Work required: Every line in the entries that holds the word "Example" counts toward the answer, which should be a single number.

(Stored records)
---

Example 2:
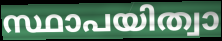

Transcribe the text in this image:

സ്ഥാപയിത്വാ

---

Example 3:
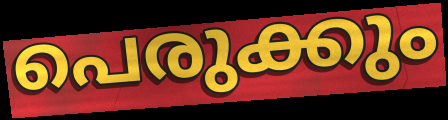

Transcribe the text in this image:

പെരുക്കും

--

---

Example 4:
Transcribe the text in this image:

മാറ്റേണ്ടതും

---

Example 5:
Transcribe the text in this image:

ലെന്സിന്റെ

Solution below: 4